::: AVAILABLE DATA
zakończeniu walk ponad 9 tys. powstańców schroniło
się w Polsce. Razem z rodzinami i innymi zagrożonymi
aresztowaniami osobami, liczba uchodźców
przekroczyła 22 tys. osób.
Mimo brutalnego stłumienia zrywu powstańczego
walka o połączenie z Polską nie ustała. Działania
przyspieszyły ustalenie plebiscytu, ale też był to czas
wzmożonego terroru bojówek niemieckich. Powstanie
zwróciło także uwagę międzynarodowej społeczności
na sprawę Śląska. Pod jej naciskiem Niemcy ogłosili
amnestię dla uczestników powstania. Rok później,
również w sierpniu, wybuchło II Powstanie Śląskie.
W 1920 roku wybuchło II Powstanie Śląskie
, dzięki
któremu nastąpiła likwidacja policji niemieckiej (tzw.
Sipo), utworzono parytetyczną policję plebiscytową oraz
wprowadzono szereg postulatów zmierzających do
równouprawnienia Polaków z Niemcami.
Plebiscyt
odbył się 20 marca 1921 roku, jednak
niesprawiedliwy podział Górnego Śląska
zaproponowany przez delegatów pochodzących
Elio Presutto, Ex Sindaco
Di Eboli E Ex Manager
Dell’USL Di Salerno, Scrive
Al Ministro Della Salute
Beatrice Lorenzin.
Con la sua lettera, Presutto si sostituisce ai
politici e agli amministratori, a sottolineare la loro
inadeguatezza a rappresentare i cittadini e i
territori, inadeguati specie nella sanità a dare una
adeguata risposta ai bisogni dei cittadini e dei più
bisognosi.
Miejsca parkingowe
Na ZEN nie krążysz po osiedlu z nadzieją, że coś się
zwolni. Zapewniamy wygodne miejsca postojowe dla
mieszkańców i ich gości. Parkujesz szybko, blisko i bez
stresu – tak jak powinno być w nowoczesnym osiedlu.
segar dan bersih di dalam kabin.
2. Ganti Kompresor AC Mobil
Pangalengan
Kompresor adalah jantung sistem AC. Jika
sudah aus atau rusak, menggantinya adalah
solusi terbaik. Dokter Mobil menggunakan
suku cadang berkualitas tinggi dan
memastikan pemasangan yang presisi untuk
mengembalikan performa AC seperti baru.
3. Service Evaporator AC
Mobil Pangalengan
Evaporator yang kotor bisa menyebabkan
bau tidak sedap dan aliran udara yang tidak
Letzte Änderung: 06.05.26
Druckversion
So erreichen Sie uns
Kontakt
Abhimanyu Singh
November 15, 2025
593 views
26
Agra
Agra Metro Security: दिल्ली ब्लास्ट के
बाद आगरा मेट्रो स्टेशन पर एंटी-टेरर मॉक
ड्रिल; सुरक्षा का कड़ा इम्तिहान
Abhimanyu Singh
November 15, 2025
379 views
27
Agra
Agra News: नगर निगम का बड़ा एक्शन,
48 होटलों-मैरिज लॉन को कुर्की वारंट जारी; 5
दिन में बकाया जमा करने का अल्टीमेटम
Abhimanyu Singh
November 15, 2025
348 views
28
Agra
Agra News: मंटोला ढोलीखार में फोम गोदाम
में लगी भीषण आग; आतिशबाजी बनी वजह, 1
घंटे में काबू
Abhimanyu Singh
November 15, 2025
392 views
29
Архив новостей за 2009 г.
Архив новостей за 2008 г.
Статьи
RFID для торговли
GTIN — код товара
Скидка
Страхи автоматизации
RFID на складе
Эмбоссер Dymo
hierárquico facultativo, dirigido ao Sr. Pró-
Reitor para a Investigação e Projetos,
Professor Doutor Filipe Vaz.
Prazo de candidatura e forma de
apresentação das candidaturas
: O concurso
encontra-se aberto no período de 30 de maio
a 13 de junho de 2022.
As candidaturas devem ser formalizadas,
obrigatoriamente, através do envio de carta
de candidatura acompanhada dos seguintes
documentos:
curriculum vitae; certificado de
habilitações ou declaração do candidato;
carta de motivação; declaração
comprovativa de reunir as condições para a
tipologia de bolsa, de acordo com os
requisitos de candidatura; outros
::::::
REQUIRED WORK: Extract the text of every item above and reproduce its lines verbatim, in their original order.

TASK RESULT:
zakończeniu walk ponad 9 tys. powstańców schroniło
się w Polsce. Razem z rodzinami i innymi zagrożonymi
aresztowaniami osobami, liczba uchodźców
przekroczyła 22 tys. osób.
Mimo brutalnego stłumienia zrywu powstańczego
walka o połączenie z Polską nie ustała. Działania
przyspieszyły ustalenie plebiscytu, ale też był to czas
wzmożonego terroru bojówek niemieckich. Powstanie
zwróciło także uwagę międzynarodowej społeczności
na sprawę Śląska. Pod jej naciskiem Niemcy ogłosili
amnestię dla uczestników powstania. Rok później,
również w sierpniu, wybuchło II Powstanie Śląskie.
W 1920 roku wybuchło II Powstanie Śląskie
, dzięki
któremu nastąpiła likwidacja policji niemieckiej (tzw.
Sipo), utworzono parytetyczną policję plebiscytową oraz
wprowadzono szereg postulatów zmierzających do
równouprawnienia Polaków z Niemcami.
Plebiscyt
odbył się 20 marca 1921 roku, jednak
niesprawiedliwy podział Górnego Śląska
zaproponowany przez delegatów pochodzących
Elio Presutto, Ex Sindaco
Di Eboli E Ex Manager
Dell’USL Di Salerno, Scrive
Al Ministro Della Salute
Beatrice Lorenzin.
Con la sua lettera, Presutto si sostituisce ai
politici e agli amministratori, a sottolineare la loro
inadeguatezza a rappresentare i cittadini e i
territori, inadeguati specie nella sanità a dare una
adeguata risposta ai bisogni dei cittadini e dei più
bisognosi.
Miejsca parkingowe
Na ZEN nie krążysz po osiedlu z nadzieją, że coś się
zwolni. Zapewniamy wygodne miejsca postojowe dla
mieszkańców i ich gości. Parkujesz szybko, blisko i bez
stresu – tak jak powinno być w nowoczesnym osiedlu.
segar dan bersih di dalam kabin.
2. Ganti Kompresor AC Mobil
Pangalengan
Kompresor adalah jantung sistem AC. Jika
sudah aus atau rusak, menggantinya adalah
solusi terbaik. Dokter Mobil menggunakan
suku cadang berkualitas tinggi dan
memastikan pemasangan yang presisi untuk
mengembalikan performa AC seperti baru.
3. Service Evaporator AC
Mobil Pangalengan
Evaporator yang kotor bisa menyebabkan
bau tidak sedap dan aliran udara yang tidak
Letzte Änderung: 06.05.26
Druckversion
So erreichen Sie uns
Kontakt
Abhimanyu Singh
November 15, 2025
593 views
26
Agra
Agra Metro Security: दिल्ली ब्लास्ट के
बाद आगरा मेट्रो स्टेशन पर एंटी-टेरर मॉक
ड्रिल; सुरक्षा का कड़ा इम्तिहान
Abhimanyu Singh
November 15, 2025
379 views
27
Agra
Agra News: नगर निगम का बड़ा एक्शन,
48 होटलों-मैरिज लॉन को कुर्की वारंट जारी; 5
दिन में बकाया जमा करने का अल्टीमेटम
Abhimanyu Singh
November 15, 2025
348 views
28
Agra
Agra News: मंटोला ढोलीखार में फोम गोदाम
में लगी भीषण आग; आतिशबाजी बनी वजह, 1
घंटे में काबू
Abhimanyu Singh
November 15, 2025
392 views
29
Архив новостей за 2009 г.
Архив новостей за 2008 г.
Статьи
RFID для торговли
GTIN — код товара
Скидка
Страхи автоматизации
RFID на складе
Эмбоссер Dymo
hierárquico facultativo, dirigido ao Sr. Pró-
Reitor para a Investigação e Projetos,
Professor Doutor Filipe Vaz.
Prazo de candidatura e forma de
apresentação das candidaturas
: O concurso
encontra-se aberto no período de 30 de maio
a 13 de junho de 2022.
As candidaturas devem ser formalizadas,
obrigatoriamente, através do envio de carta
de candidatura acompanhada dos seguintes
documentos:
curriculum vitae; certificado de
habilitações ou declaração do candidato;
carta de motivação; declaração
comprovativa de reunir as condições para a
tipologia de bolsa, de acordo com os
requisitos de candidatura; outros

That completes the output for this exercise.